Arcidano, elezioni comunali: Davide Fanari si ripresenta
Il suo sfidante, salvo sorprese, sarà il quorumPer restare aggiornato entra nel nostro canale Whatsapp
Fino a pochi giorni fa si parlava di un possibile rientro in campo come candidato sindaco del consigliere regionale Emanuele Cera, che ha amministrato il Comune di Arcidano per 15 anni, dal 2005 al 2020.
Poi, però, la scelta è ricaduta sull'attuale sindaco. Davide Fanari si ripresenta. Sarà lui il candidato sindaco in occasione delle prossime elezioni comunali di giugno.
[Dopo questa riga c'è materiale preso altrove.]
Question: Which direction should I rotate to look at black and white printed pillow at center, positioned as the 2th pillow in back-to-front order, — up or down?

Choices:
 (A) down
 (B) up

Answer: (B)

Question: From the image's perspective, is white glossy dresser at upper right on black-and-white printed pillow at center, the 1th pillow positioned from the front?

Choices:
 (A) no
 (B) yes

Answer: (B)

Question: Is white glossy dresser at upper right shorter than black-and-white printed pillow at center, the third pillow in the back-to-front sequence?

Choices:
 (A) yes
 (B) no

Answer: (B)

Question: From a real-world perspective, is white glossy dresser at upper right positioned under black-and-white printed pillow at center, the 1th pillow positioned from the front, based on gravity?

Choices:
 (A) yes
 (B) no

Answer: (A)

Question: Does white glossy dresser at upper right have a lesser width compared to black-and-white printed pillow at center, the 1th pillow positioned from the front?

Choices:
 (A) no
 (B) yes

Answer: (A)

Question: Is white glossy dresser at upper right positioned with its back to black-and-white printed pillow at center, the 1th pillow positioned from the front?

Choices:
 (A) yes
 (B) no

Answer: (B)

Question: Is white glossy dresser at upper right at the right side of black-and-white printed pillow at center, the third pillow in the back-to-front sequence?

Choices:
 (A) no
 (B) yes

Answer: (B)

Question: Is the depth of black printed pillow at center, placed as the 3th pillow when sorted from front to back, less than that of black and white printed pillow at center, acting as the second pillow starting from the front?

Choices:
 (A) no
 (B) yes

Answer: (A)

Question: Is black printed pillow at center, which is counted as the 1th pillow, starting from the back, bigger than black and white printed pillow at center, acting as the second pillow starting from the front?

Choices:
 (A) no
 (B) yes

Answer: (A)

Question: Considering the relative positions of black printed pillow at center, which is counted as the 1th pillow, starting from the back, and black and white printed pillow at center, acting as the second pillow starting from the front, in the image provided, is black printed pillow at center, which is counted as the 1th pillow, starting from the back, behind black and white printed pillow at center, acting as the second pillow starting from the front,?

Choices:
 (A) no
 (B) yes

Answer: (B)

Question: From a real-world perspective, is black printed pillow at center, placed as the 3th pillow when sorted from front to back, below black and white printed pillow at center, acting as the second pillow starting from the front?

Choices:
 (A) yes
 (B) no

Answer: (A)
Il suo sfidante, salvo sorprese dell'ultimo minuto, sarà il quorum, come alle scorse elezioni. Ad oggi, infatti, non c'è nessuna lista in campo.
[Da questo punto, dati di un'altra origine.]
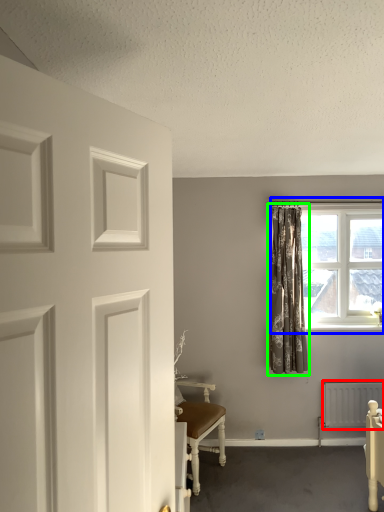
Question: Based on their relative distances, which object is farther from radiator (highlighted by a red box)? Choose from window (highlighted by a blue box) and curtain (highlighted by a green box).

Choices:
 (A) window
 (B) curtain

Answer: (A)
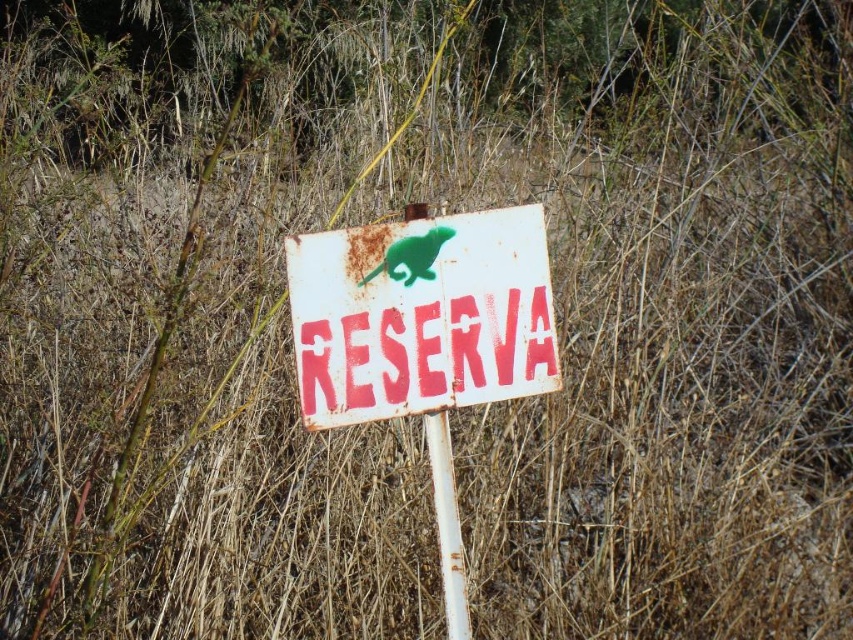
Question: Considering the relative positions of rusty metal sign at center and rusty metal pole at center in the image provided, where is rusty metal sign at center located with respect to rusty metal pole at center?

Choices:
 (A) left
 (B) right

Answer: (A)

Question: Which point is closer to the camera?

Choices:
 (A) rusty metal pole at center
 (B) rusty metal sign at center

Answer: (B)

Question: Can you confirm if rusty metal sign at center is thinner than rusty metal pole at center?

Choices:
 (A) yes
 (B) no

Answer: (B)

Question: Which point is farther from the camera taking this photo?

Choices:
 (A) (518, 336)
 (B) (445, 509)

Answer: (B)

Question: Does rusty metal sign at center appear over rusty metal pole at center?

Choices:
 (A) no
 (B) yes

Answer: (B)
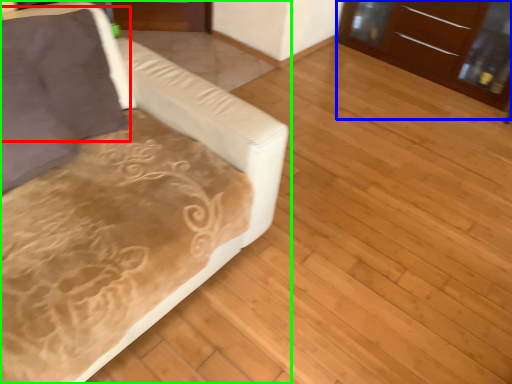
Question: Based on their relative distances, which object is nearer to pillow (highlighted by a red box)? Choose from dresser (highlighted by a blue box) and studio couch (highlighted by a green box).

Choices:
 (A) dresser
 (B) studio couch

Answer: (B)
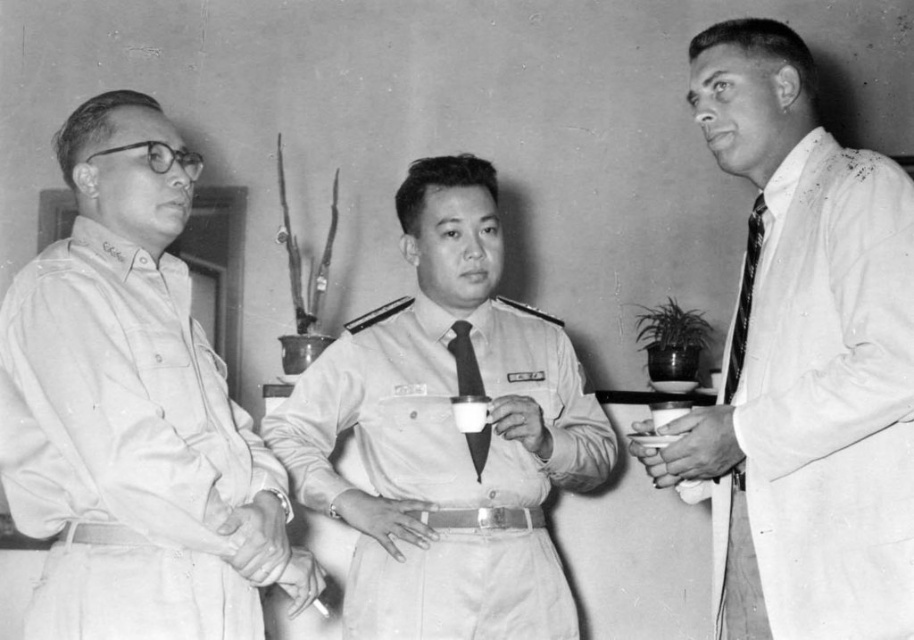
Question: Estimate the real-world distances between objects in this image. Which object is farther from the striped fabric tie at right?

Choices:
 (A) white smooth coat at right
 (B) black silk tie at center
 (C) matte khaki shirt at left
 (D) light khaki fabric uniform at center

Answer: (C)

Question: Can you confirm if matte khaki shirt at left is smaller than striped fabric tie at right?

Choices:
 (A) no
 (B) yes

Answer: (A)

Question: Which point is farther to the camera?

Choices:
 (A) white smooth coat at right
 (B) light khaki fabric uniform at center
 (C) black silk tie at center
 (D) striped fabric tie at right

Answer: (B)

Question: Which is farther from the light khaki fabric uniform at center?

Choices:
 (A) white smooth coat at right
 (B) striped fabric tie at right
 (C) matte khaki shirt at left

Answer: (B)

Question: Is light khaki fabric uniform at center positioned behind striped fabric tie at right?

Choices:
 (A) no
 (B) yes

Answer: (B)

Question: Can you confirm if light khaki fabric uniform at center is bigger than black silk tie at center?

Choices:
 (A) no
 (B) yes

Answer: (B)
«Questo mi dispiace e non poco - ha spiegato Davide Fanari, 37 anni, imprenditore agricolo - Anche se, a mio avviso, l'assenza della minoranza non è un problema. Sono io la mia stessa minoranza, sono molto critico e cerco di capire se sto facendo bene o no. E poi non dimentichiamo che la vera maggioranza sono i cittadini. Sono loro a farci sapere cosa va bene e cosa no. Per poi permetterci di intervenire. Poi, se qualcuno si presenterà, ben venga».
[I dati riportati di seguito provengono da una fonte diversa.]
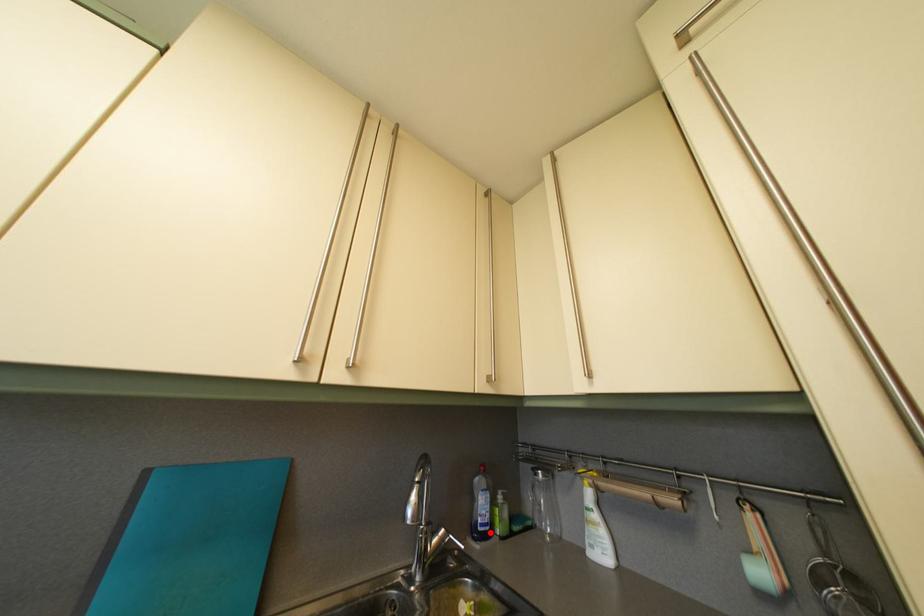
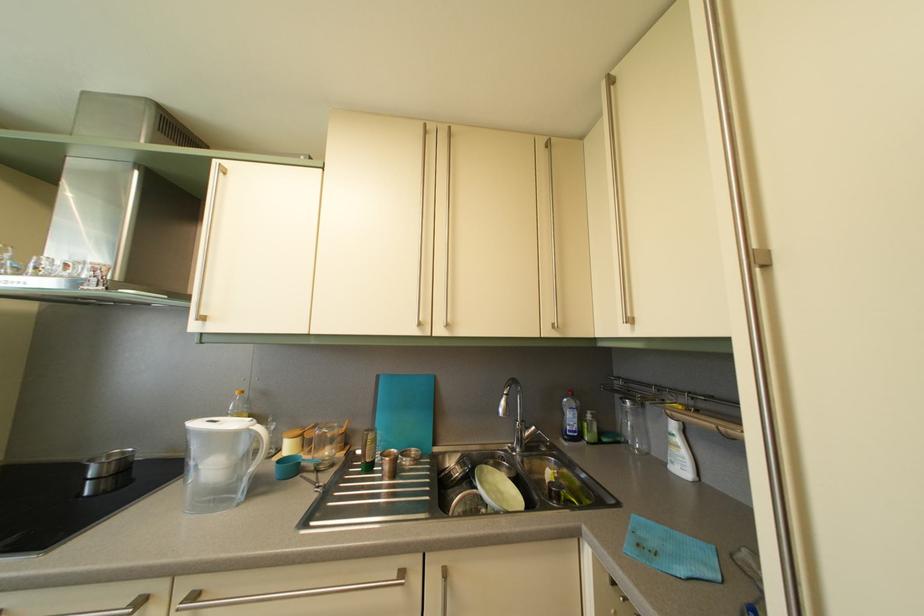
The point at the highlighted location is marked in the first image. Where is the corresponding point in the second image?

(578, 439)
La lista di Fanari sarà rinnovata: «Ci saranno volti nuovi, soprattutto giovani, anche se non è stato facile trovarli - racconta il primo cittadino di Arcidano -. Oggi non tutti hanno voglia di impegnarsi per il bene del paese. Anche perché è quasi un lavoro gratuito. Ad Arcidano, un assessore che ha già un lavoro non prende più di 150 euro. Chi non ha una professione arriva a poco meno di 300 euro. Nulla, insomma. E le responsabilità sono tante». Fanari svela poi qualche retroscena sui futuri assessori: «Gli assessorati saranno assegnati ai consiglieri che riceveranno più voti. Questa decisione è già stata presa. Ma credo che sia giusto così».